Selama ini, sebagai anak muda saya tidak begitu memperhatikan politisi – politisi di negara kita. Berbeda dengan aktivis – aktivis yang kritis, saya tidak begitu menyukai dunia politik. Dan mungkin hal yang sama dirasakan oleh banyak anak muda di negara ini. Dulu saya berfikir jika politisi kita bersih dan pro-rakyat namun lama-kelamaan sepak terjangnya terasa mengecewakan. Masyarakat seperti tidak merasakan betul tugas yang diemban oleh para wakilnya tersebut. Singkatnya, ada dan tidak ada mereka kehidupan berjalan begitu-begitu saja.
Ini tidak lantas menghasilkan kesimpulan semua politisi tidak baik atau tidak mau bekerja. Di pemerintahan mungkin banyak politisi-politisi yang baik, namun karena saking banyaknya yang tidak bekerja sebagaima mestinya dan tidak menggunakan wewenangnya secara tepat, maka hal itu menimbulkan stigma negatif politisi di benak anak-anak muda. Anggapan itu jelas tidak menguntungkan untuk politisi-politisi baik yang masih benar-benar memeras keringat dan otak untuk mencari kemaslahatan di tengah-tengah kita. Dari hal yang sepele saja, misalnya soal kehadiran rapat sungguh telah mampu membuat kita semua geleng-geleng kepala. Negara kita mau di bangun seperti apa oleh barisan kursi kosong tersebut?
Reaksi Anak Muda Saat Ini
Meski anak muda cenderung tak peduli terhadap perkembangan politik di daerahnya, nyatanya tidak sedikit juga para aktivis yang mau melakukan kritik terhadap kinerja wakil rakyat di parlemen. Soal turun ke jalan, jumlahnya mungkin telah jauh berkurang dibanding masa-masa sebelum reformasi. Sekarang anak muda lebih banyak mengutarakan pendapatnya di media sosial. Keaktifan anak muda di dunia maya dan kepedulian mereka terhadap isu politik memiliki sisi positif dan sisi negatif. Sisi positifnya ialah anak muda lebih terbuka pemikirannya. Arus informasi dan pengetahuan sedemikian mudahnya bisa didapatkan melalui media sosial. Selain itu beberapa aksi melalui dunia maya menuai keberhasilan seperti suksesnya petisi online dalam menggalang suara atau kepedulian pada beberapa isu.
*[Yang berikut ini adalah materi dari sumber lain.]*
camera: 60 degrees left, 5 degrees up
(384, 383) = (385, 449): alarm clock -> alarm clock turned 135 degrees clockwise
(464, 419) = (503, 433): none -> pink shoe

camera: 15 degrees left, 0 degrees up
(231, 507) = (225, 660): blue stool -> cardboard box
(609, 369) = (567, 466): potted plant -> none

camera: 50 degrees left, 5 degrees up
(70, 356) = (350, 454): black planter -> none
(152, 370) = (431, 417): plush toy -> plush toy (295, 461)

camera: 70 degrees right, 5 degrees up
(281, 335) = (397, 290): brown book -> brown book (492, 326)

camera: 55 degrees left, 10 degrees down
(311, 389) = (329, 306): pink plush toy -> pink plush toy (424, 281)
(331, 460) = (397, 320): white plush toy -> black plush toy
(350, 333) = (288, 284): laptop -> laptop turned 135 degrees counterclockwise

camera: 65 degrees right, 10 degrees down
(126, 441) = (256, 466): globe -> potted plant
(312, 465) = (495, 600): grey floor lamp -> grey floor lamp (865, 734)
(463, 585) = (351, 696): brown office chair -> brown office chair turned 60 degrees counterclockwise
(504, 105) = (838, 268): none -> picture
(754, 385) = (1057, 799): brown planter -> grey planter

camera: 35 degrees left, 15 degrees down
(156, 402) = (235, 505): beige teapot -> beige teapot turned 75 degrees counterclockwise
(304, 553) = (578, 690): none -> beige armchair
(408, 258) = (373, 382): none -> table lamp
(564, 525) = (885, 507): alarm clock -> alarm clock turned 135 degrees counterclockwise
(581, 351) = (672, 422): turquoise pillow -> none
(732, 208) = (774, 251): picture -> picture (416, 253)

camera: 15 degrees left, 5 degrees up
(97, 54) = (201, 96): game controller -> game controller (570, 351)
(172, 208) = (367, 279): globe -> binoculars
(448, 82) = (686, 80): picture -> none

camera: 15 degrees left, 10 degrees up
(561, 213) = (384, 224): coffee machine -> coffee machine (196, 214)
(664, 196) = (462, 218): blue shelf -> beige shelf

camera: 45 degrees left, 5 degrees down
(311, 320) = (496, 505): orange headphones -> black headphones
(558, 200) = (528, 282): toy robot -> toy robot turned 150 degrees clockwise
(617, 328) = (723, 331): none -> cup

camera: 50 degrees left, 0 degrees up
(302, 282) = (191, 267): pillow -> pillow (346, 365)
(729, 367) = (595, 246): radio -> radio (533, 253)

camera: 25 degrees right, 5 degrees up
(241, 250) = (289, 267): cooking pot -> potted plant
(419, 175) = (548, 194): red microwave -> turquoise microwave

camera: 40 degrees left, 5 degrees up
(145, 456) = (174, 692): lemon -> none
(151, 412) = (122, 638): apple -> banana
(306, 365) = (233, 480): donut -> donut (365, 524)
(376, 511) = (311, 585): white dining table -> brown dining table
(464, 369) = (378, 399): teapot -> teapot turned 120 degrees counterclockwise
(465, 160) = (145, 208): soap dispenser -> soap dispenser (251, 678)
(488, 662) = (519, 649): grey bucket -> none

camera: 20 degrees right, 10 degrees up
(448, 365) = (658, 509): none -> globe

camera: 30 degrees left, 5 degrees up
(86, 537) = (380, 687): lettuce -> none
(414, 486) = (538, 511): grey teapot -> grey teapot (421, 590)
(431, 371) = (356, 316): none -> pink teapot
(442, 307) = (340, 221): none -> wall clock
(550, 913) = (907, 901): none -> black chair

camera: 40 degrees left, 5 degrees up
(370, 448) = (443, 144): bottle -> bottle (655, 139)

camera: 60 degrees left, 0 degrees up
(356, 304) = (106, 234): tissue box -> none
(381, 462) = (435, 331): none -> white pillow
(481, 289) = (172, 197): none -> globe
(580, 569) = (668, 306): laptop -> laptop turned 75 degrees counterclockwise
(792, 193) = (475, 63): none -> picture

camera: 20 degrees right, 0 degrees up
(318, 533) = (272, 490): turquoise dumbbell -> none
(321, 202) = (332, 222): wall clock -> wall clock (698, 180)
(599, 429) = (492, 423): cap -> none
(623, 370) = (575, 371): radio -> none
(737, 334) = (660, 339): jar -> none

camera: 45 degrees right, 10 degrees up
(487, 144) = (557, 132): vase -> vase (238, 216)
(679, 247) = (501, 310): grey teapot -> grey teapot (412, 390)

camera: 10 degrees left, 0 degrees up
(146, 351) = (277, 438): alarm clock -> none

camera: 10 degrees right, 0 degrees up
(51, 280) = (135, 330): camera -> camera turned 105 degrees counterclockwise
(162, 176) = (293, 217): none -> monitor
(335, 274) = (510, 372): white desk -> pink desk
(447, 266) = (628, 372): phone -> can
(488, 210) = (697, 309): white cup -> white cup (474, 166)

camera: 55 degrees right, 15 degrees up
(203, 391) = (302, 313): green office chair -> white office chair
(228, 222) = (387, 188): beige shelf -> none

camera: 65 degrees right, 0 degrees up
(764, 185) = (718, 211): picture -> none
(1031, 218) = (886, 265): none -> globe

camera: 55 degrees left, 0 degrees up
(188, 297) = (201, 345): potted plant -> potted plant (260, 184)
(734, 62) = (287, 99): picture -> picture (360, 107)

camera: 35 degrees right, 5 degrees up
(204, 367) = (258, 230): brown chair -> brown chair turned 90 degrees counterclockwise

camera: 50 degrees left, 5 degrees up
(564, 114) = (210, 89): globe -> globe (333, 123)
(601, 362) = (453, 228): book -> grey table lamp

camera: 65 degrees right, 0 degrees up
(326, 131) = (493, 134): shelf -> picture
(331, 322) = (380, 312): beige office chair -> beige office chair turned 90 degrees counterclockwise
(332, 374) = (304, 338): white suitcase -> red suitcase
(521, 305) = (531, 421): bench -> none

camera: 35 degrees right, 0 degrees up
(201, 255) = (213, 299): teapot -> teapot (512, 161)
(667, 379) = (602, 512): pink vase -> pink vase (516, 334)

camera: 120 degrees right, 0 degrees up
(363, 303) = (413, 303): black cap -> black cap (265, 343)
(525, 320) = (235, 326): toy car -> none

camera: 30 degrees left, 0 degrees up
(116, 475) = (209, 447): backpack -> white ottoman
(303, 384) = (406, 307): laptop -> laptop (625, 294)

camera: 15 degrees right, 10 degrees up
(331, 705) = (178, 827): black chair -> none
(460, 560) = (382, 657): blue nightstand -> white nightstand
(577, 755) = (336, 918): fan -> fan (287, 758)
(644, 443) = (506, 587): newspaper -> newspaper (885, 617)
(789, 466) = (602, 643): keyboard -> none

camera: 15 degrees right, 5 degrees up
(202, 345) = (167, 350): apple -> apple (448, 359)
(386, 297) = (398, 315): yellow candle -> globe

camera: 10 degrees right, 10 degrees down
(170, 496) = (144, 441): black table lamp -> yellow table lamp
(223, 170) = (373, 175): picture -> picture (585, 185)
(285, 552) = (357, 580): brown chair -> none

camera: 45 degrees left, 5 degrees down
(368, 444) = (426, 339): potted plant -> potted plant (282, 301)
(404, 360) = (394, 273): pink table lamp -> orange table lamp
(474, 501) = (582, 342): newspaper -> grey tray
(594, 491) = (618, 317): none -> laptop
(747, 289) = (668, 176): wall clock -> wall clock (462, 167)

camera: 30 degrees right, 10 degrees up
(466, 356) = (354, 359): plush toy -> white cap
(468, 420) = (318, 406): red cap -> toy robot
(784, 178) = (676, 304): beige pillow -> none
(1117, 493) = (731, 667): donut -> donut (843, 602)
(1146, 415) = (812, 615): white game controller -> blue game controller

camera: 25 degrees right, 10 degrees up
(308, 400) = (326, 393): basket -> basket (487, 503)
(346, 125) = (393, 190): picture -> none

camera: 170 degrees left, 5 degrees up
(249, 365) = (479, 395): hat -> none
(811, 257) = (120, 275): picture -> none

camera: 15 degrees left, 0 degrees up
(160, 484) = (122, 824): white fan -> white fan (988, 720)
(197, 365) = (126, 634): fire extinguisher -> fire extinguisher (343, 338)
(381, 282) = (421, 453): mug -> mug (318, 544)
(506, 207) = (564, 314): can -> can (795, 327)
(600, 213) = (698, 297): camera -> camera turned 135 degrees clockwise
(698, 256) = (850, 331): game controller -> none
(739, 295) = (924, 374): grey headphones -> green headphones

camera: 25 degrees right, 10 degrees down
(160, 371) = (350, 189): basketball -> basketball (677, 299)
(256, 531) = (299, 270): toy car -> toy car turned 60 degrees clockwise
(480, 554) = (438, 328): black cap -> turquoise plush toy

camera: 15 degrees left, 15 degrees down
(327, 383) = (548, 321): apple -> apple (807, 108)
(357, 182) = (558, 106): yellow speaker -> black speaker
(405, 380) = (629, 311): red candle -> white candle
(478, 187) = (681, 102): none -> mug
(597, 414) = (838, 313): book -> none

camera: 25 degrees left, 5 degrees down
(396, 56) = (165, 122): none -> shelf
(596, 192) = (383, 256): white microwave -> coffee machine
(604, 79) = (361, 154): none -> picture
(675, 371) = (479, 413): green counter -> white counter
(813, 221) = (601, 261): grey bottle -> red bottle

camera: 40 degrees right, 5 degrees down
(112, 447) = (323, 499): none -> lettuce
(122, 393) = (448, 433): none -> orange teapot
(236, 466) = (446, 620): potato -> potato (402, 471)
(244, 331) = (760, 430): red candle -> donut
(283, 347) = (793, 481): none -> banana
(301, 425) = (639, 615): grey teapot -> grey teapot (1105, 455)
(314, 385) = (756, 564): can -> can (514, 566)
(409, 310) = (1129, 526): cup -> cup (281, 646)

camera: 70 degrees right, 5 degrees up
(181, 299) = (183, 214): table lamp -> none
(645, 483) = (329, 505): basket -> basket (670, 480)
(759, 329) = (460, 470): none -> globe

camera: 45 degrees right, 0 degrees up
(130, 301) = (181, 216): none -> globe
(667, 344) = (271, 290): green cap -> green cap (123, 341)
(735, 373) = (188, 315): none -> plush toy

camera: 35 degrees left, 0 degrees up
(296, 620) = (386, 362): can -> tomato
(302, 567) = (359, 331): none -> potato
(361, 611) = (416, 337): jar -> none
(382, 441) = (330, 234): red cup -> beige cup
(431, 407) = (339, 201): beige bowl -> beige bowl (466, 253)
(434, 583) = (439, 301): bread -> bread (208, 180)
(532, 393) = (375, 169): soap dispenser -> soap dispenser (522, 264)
Sisi negatifnya, partisipasi politik anak muda melalui dunia maya cenderung didominasi dengan sikap reaksioner. Ketika muncul sebuah isu politik di media sosial, anak muda cenderung melontarkan komentar di Twitter, Line dan media sosial lainnya dengan sesuka hati tanpa melakukan riset atau kajian dulu. Selain itu komentar anak muda pun kurang detail dengan fakta karena dibatasi oleh jumlah karakter di media sosial. Setidaknya ‘keinstanan’ dan ‘kemudahan’ itulah yang menyebabkan anak muda cenderung berfikiran pendek dan juga instan dalam menanggapi berbagai macam isu. Parahnya, kedangkalan sikap yang dibatasi oleh karakter petikan keyboard itu tidak hanya terwujud di dunia maya tapi juga merambah ke dunia nyata. Anak muda cenderung reaksioner dalam melakukan aksi dan meneriakkan opini terhadap isu publik. Tidak ada lagi kesabaran dalam menelusuri fakta dan mencari informasi sedalam-dalamnya sebelum melakukan kritik yang sejatinya bertujuan membangun.
Sikap kita sebagai anak muda?
Nah, sebagai anak muda memang sebaiknya ikut bereaksi terhadap isu-isu politik baik melalui kehadirian fisik atau melalui tulisan dan opini di media sosial. Berbagai fakta yang terjadi seperti misalnya ‘bapak ibu dpr yang suka membolos‘ hanyalah salah satu kelucuan yang harus dicermati dan disikapi dengan bijak. Sebagai masyarakat yang mereka wakili kita berhak memberikan kritik. Namun kita tidak boleh sebatas menjadi kompor bersumbu pendek yakni dengan memberikan komentar pedas tanpa riset mendalam. Bisa-bisa kompor itu malah meledak dan membuat semuanya makin runyam.
Sebagai yang muda yang masih mempunyai idealisme tinggi dan mampu berfikir produktif sudah selayaknya kita menggunakan pendekatan mampu memecahkan masalah tanpa menimbulkan masalah. Bukannya malah memperkeruh suasana dengan postingan-postingan yang tidak jelas sumber dan tujuannya.
Jadi bagaimana sikap kalian sebagai anak muda ?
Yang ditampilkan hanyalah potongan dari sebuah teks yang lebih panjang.